The Blue Lake is named for its turquoise blue colour at certain times of the year. This walk circles the lake in a clockwise direction. The route follows a gravel path that is wide and well maintained.
The lake sits below the picnic area so there is one downhill and one uphill section on the walk.
From the car park, continue through the barriers and keep right at the Y junction. This brings you to the Yellow Gum recreation area where you can relax after the walk. The recreation area has free electric BBQs, picnic benches, open play areas and a toilet block.
A small pond sits on the left of the recreation area. Walk around the pond and just past the toilet block take the second right turn (the first right turn takes you to a lookout point). Keep right at the next junction too.
The pathway now starts to descend, following Plenty river on your left. The views here are wonderful. As you continue down the hill you get your first glimpses of the very picturesque lake.

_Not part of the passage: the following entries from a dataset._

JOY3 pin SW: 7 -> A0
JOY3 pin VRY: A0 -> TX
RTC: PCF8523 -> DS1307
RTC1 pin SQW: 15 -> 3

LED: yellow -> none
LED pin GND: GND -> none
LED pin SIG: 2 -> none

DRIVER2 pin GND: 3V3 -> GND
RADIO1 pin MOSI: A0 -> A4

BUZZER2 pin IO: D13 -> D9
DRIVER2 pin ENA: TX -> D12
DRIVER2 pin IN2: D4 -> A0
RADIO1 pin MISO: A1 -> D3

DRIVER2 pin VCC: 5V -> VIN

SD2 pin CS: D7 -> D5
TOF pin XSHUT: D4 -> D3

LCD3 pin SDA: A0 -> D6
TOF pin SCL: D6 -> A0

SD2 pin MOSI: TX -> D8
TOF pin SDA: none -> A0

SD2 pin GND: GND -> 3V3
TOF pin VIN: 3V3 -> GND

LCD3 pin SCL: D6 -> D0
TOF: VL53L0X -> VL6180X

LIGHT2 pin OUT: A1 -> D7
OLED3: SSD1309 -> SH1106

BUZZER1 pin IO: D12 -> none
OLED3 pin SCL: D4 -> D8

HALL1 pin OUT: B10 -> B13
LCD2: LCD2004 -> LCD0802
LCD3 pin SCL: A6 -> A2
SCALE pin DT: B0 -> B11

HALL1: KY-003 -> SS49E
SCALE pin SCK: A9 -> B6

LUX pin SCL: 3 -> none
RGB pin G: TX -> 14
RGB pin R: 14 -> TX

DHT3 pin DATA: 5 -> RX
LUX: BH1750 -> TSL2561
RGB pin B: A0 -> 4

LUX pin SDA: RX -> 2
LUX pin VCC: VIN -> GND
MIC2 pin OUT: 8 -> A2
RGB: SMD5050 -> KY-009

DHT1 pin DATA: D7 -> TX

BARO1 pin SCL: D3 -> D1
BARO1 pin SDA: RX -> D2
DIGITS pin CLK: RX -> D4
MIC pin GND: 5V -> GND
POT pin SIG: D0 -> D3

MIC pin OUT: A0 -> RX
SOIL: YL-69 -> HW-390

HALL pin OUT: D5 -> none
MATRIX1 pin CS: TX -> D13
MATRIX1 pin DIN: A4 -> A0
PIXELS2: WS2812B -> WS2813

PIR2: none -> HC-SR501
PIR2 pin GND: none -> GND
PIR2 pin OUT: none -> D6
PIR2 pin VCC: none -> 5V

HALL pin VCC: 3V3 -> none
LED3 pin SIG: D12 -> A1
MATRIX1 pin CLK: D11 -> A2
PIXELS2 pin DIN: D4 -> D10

When you get to the bottom of the hill there is a detour to your right that takes you to the lake side. Sit on a rock and soak up the atmosphere. It will not be long before you start to spot some of the local inhabitants.
Continue clockwise around the lake and back up the hill on the other side. When you reach the top of the hill, keep right at each intersection and you will soon return to the picnic area.
There are four major vegetation communities within Yellow Gum Park. They include grassy woodland, escarpment woodland, box ironbark woodland and riparian woodland.
When walking allow yourself to be immersed in birdsong, the sound of the flowing river and the beautiful flora.
This area used to be a mineral quarry. It closed in the early 1970s as a result of ground water seeping into the quarry hole. The ground water seepage has produced the lake we see today.
The blue lake is named for its turquoise blue colour at certain times of the year and is home to birds including Eurasian coots, Purple Swamphens and Australasian Grebes.
They form small flocks during the non-breeding season and dive underwater when alarmed.
Not so hard to spot with their wonderfully coloured feathers, Rainbow Lorikeets feed mainly on nectar. Both male and female Lorikeets feed their young.
Kookaburras hunt by perching on branches and swooping onto their prey below. This one has caught a small snack for lunch. Larger prey like snakes are bashed against branches before being eaten.
This areas environmental values are of national and state significance. All native flora in the area must not be picked.
You'll probably hear one before you see one. Their loud, harsh calls can be heard from quite a distance. They breed in hollows in old growth trees.